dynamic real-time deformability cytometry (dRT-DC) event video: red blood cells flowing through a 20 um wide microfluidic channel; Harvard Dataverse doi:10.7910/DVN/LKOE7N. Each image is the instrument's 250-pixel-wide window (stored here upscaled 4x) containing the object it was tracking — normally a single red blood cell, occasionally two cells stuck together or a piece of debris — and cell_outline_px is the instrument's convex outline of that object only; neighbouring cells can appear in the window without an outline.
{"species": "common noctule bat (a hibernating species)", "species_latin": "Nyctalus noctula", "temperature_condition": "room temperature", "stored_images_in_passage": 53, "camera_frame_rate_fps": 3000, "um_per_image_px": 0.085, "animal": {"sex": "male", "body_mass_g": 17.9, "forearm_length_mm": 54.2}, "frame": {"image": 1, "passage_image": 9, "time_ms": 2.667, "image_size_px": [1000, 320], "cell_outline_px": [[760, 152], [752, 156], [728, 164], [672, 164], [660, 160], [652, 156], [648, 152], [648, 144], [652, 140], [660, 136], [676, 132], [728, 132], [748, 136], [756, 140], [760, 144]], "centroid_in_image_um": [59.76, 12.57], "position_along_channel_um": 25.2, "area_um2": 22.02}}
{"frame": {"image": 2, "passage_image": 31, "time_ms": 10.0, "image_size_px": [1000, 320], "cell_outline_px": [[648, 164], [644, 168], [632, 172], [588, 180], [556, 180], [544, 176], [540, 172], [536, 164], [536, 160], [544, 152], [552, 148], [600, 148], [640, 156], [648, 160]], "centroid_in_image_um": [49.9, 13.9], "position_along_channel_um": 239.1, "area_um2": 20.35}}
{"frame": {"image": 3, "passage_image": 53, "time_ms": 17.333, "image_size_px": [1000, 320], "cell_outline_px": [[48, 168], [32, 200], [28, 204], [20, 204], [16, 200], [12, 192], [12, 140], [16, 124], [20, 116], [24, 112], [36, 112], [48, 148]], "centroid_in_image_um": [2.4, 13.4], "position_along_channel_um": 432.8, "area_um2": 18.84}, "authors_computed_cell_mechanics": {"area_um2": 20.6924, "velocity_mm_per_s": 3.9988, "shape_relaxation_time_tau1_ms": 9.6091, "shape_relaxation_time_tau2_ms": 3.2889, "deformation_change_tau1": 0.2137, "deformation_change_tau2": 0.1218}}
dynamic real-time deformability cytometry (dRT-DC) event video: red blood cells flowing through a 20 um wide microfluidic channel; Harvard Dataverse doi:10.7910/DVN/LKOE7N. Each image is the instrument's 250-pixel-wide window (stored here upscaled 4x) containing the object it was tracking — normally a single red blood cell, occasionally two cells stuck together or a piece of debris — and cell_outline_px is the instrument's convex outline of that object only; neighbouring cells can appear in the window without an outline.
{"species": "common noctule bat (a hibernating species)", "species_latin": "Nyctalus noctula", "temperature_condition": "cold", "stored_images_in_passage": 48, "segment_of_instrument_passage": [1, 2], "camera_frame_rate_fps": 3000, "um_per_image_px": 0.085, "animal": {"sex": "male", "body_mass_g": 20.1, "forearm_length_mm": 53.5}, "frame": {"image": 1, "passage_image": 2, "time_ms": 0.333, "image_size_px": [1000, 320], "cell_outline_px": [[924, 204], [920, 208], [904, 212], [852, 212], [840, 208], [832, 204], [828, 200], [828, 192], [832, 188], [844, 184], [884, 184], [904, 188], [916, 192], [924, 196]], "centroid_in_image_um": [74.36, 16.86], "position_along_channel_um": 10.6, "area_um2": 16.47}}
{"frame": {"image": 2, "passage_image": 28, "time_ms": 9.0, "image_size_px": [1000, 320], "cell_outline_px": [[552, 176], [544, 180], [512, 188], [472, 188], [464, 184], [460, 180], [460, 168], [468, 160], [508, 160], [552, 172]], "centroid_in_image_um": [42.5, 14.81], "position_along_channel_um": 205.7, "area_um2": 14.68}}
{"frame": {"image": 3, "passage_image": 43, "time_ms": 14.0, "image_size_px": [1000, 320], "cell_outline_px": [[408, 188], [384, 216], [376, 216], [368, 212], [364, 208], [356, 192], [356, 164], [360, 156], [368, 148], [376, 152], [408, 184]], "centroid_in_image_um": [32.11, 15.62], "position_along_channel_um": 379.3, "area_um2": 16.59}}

————————

== SHORT EXERCISE ==
Nothing may be left out: return each entry exactly as it reads.

== FINISHED ANSWER ==
dynamic real-time deformability cytometry (dRT-DC) event video: red blood cells flowing through a 20 um wide microfluidic channel; Harvard Dataverse doi:10.7910/DVN/LKOE7N. Each image is the instrument's 250-pixel-wide window (stored here upscaled 4x) containing the object it was tracking — normally a single red blood cell, occasionally two cells stuck together or a piece of debris — and cell_outline_px is the instrument's convex outline of that object only; neighbouring cells can appear in the window without an outline.
{"species": "common noctule bat (a hibernating species)", "species_latin": "Nyctalus noctula", "temperature_condition": "room temperature", "stored_images_in_passage": 53, "camera_frame_rate_fps": 3000, "um_per_image_px": 0.085, "animal": {"sex": "male", "body_mass_g": 17.9, "forearm_length_mm": 54.2}, "frame": {"image": 1, "passage_image": 9, "time_ms": 2.667, "image_size_px": [1000, 320], "cell_outline_px": [[760, 152], [752, 156], [728, 164], [672, 164], [660, 160], [652, 156], [648, 152], [648, 144], [652, 140], [660, 136], [676, 132], [728, 132], [748, 136], [756, 140], [760, 144]], "centroid_in_image_um": [59.76, 12.57], "position_along_channel_um": 25.2, "area_um2": 22.02}}
{"frame": {"image": 2, "passage_image": 31, "time_ms": 10.0, "image_size_px": [1000, 320], "cell_outline_px": [[648, 164], [644, 168], [632, 172], [588, 180], [556, 180], [544, 176], [540, 172], [536, 164], [536, 160], [544, 152], [552, 148], [600, 148], [640, 156], [648, 160]], "centroid_in_image_um": [49.9, 13.9], "position_along_channel_um": 239.1, "area_um2": 20.35}}
{"frame": {"image": 3, "passage_image": 53, "time_ms": 17.333, "image_size_px": [1000, 320], "cell_outline_px": [[48, 168], [32, 200], [28, 204], [20, 204], [16, 200], [12, 192], [12, 140], [16, 124], [20, 116], [24, 112], [36, 112], [48, 148]], "centroid_in_image_um": [2.4, 13.4], "position_along_channel_um": 432.8, "area_um2": 18.84}, "authors_computed_cell_mechanics": {"area_um2": 20.6924, "velocity_mm_per_s": 3.9988, "shape_relaxation_time_tau1_ms": 9.6091, "shape_relaxation_time_tau2_ms": 3.2889, "deformation_change_tau1": 0.2137, "deformation_change_tau2": 0.1218}}
dynamic real-time deformability cytometry (dRT-DC) event video: red blood cells flowing through a 20 um wide microfluidic channel; Harvard Dataverse doi:10.7910/DVN/LKOE7N. Each image is the instrument's 250-pixel-wide window (stored here upscaled 4x) containing the object it was tracking — normally a single red blood cell, occasionally two cells stuck together or a piece of debris — and cell_outline_px is the instrument's convex outline of that object only; neighbouring cells can appear in the window without an outline.
{"species": "common noctule bat (a hibernating species)", "species_latin": "Nyctalus noctula", "temperature_condition": "cold", "stored_images_in_passage": 48, "segment_of_instrument_passage": [1, 2], "camera_frame_rate_fps": 3000, "um_per_image_px": 0.085, "animal": {"sex": "male", "body_mass_g": 20.1, "forearm_length_mm": 53.5}, "frame": {"image": 1, "passage_image": 2, "time_ms": 0.333, "image_size_px": [1000, 320], "cell_outline_px": [[924, 204], [920, 208], [904, 212], [852, 212], [840, 208], [832, 204], [828, 200], [828, 192], [832, 188], [844, 184], [884, 184], [904, 188], [916, 192], [924, 196]], "centroid_in_image_um": [74.36, 16.86], "position_along_channel_um": 10.6, "area_um2": 16.47}}
{"frame": {"image": 2, "passage_image": 28, "time_ms": 9.0, "image_size_px": [1000, 320], "cell_outline_px": [[552, 176], [544, 180], [512, 188], [472, 188], [464, 184], [460, 180], [460, 168], [468, 160], [508, 160], [552, 172]], "centroid_in_image_um": [42.5, 14.81], "position_along_channel_um": 205.7, "area_um2": 14.68}}
{"frame": {"image": 3, "passage_image": 43, "time_ms": 14.0, "image_size_px": [1000, 320], "cell_outline_px": [[408, 188], [384, 216], [376, 216], [368, 212], [364, 208], [356, 192], [356, 164], [360, 156], [368, 148], [376, 152], [408, 184]], "centroid_in_image_um": [32.11, 15.62], "position_along_channel_um": 379.3, "area_um2": 16.59}}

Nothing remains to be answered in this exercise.